1:10 p.m.: I ask the nurse for the epidural, and am told that the anesthesiologist is assisting in a surgery right then, so it may take up to 45 minutes until he arrives. This is why it pays to plan ahead — the contractions weren’t unbearable yet, but they were getting stronger. I’m glad I asked early.
1:30 p.m.: I start huffing and puffing through the contractions. Because OWIE.
1:45 p.m.: The most popular guy in the hospital — the anesthesiologist — arrives.
1:55 p.m.: Ahhh … that’s better. Hubbs goes to get himself some lunch. I nap.
2:30 p.m.: New nurse comes on duty. My cervix is still “very high” so she calls in an ultrasound tech to see exactly what’s going on in there. After the ultrasound, we play “move the hippo” — otherwise known as moving the pregnant lady to a different position to coax the baby into a more ideal position.
3 p.m.: Oh Tony Bourdain, you amuse me so …
4 p.m.: Ouchie.
4:05 p.m.: Seriously dude. OUCH. I push the “hit me” button on the epidural (oh yeah, there’s a “hit me” button). Downside to this button, you’re locked out for 10 minutes after the hit.
4:15 p.m.: I’m huffing and puffing through contractions that last at least 2 minutes each and come every 4 minutes. We call the nurse. I push the button again.
4:20 p.m.: I’m dilated to 9.5. My cervix — and baby — are no longer high. She calls my doctor, then calls the anesthesiologist to give me a larger dose through the epidural.
4:30 p.m.: HIT ME BUTTON!
4:45 p.m.: The anesthesiologist arrives, bless his heart. After talking with the nurse, he does something behind me and my back gets cold for a little bit, and then … ahhhh …
4:50 p.m.: I tell the nurse I feel the need to push. She pats my hand and tells me to wait for the doctor.
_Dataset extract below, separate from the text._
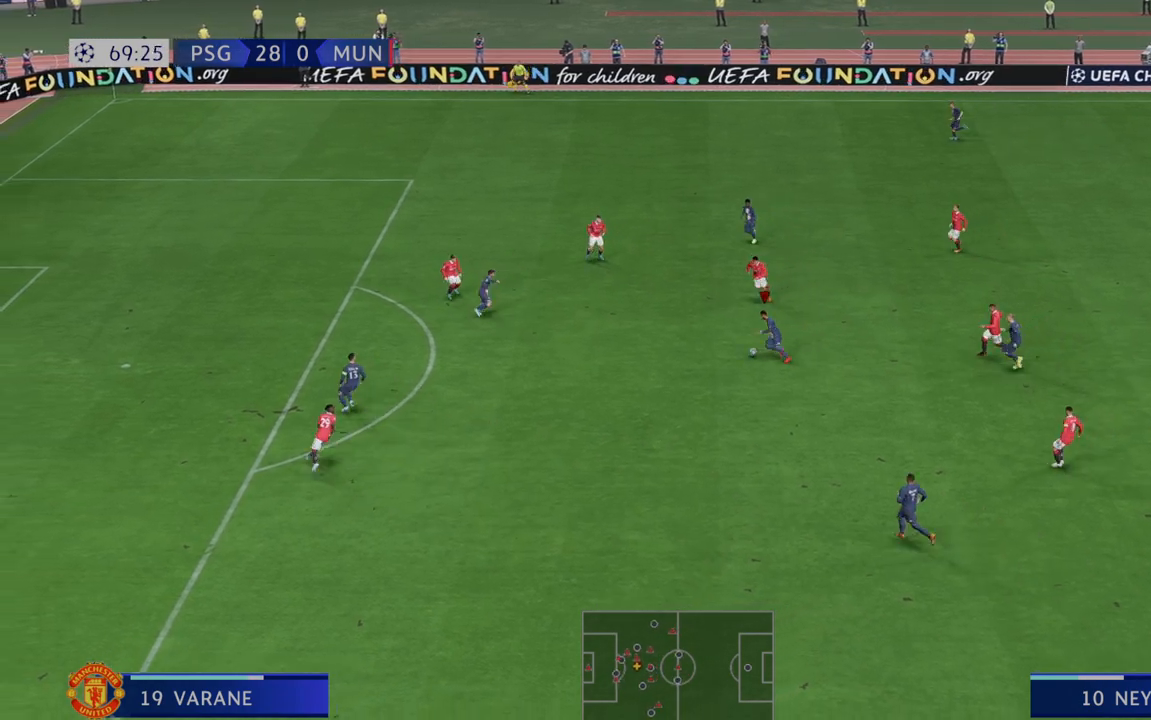
{"buttons": ["R2"], "left_stick": "down", "right_stick": "center", "events": [[483, "left_stick", "down"]]}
4:55 p.m.: My doctor arrives and pulls the table full of tools next to the bed mid-greeting. Now, even though this is my second pregnancy, and I’ve been with her through both, this is the first birth with her. She was out of town for a family event when I had Sean. She’s calm, confident, and efficient. By the time she’s done saying her hellos, I’m surprised to see her sitting at my feet, already scrubbed up and pulling on an extra protective sheet while the nurse transforms the bed — bringing the stirrups up and getting me ready.
My sense of time gets all fuzzy here. It all happened so fast, and yet it was almost in slow-motion. But here’s the short version: I pushed through three contractions. THREE. Three pushes per contraction, and two extra pushes sans contraction and the doctor put this tiny, writhing body with a head full of black fuzz styled in a pixie cut onto my chest.
Naturally, I teared up. She was finally here.
Allison Olivia was born Dec. 13, 2010 at 5:15 p.m. She was 8 lbs, 8 oz and 18.75″ long. She has a full head of thick hair, her father’s eyes, my nose, and the same lips/chin as her brother. She also has the craziest, fullest, most-kissable cheeks I’ve ever seen.